Model prediction of trial-by-trial choice.
(A) Average participants’ propensity to choose left on three example pairs from one of the reward random walks, selected to show a clean reversal moving from left-to-right choice. The title identifies the reward contingency (I = Immediate, D = Delayed) with the initial value enclosed in parentheses (4 = initial start 4, -1 = initial start -1). The y-axis is the probability of selecting the left choice from the title, such as I(4)-D(1) illustrating the left choice to be the immediate option with starting value 4. The grey dotted line tracks when the optimality of the reward shifts from left (1.00) to equivalent (0.50) and then to right (0.00). Thus, participants in the different conditions (disjoint, conjoint) and different stages (1st, 2nd) should follow the optimality of reward with participant data on top.
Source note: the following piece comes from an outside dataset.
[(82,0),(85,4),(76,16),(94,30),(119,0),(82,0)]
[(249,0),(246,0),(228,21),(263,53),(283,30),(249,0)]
Further, lighter colors belong to the same group as darker colors. (B) The same analysis was performed on choice data generated by the hybrid model, using the best-fitting participant parameters. (C) Predictive accuracy (i.e., percentage of model-predicted choice matching participant choice) for each model and each pair type with delayed vs. delayed (Del v Del), immediate vs. immediate (Imm v Imm), and immediate vs. delayed (Mixed), shown as a boxplot across participants’ best-fitting parameters. (D) Fixed effects from a logistic regression predicting choice on each trial from tabular predictions, eligibility predictions, and their interaction with condition (equation 2), aligning with our hypothesis that tabular predicts behavior better in disjoint than in the conjoint condition (significant disjoint * tabular interaction), while eligibility only showed the opposite direction (non-significant disjoint * eligibility interaction). Dots and associated numbers represent the odds ratio for each effect; horizontal error bars represent 95% confidence intervals. *** p < .001.
Table 2.
Average model-fitting metrics.
Table 3.
Differences in model parameters by condition, for each strategy.
Fig 5.
Effect of condition and stage order group on computational model parameters.
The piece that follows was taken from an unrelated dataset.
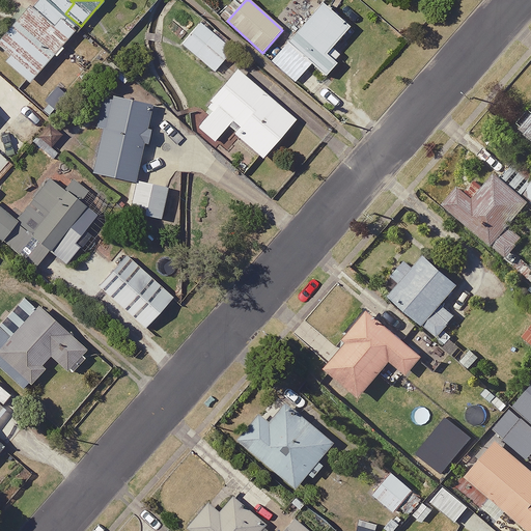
[(323,3),(287,43),(312,63),(326,76),(337,63),(327,54),(351,27),(323,3)]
A mixed-effects linear regression model was applied to each RL parameter from their yoked independent model, predicting the parameter value from condition, stage order group, and their interaction (equation 3). Specifically, this regression was performed on the decision weight - Beta - for both tabular (A) and eligibility (B), decay rate - Lambda - for tabular (C), eligibility (D), as well as the learning rate - Alpha - across tabular (E) and eligibility (F). The results display estimated marginal means, marked with arrows pointing towards the participants’ final condition (Conjoint and Disjoint) and the two groups based on the order of stages, namely from conjoint stage 1 to disjoint stage 2 (C → D, black) and from disjoint stage 1 to conjoint stage 2 (D → C, grey). Shaded areas represent 95% confidence intervals. Additionally, individual dots and lines show parameter estimates for each participant. The top left corner of the results highlights the p-value associated with the main effect of the condition (C), the main effect of the stage (S), or their interaction (C * S).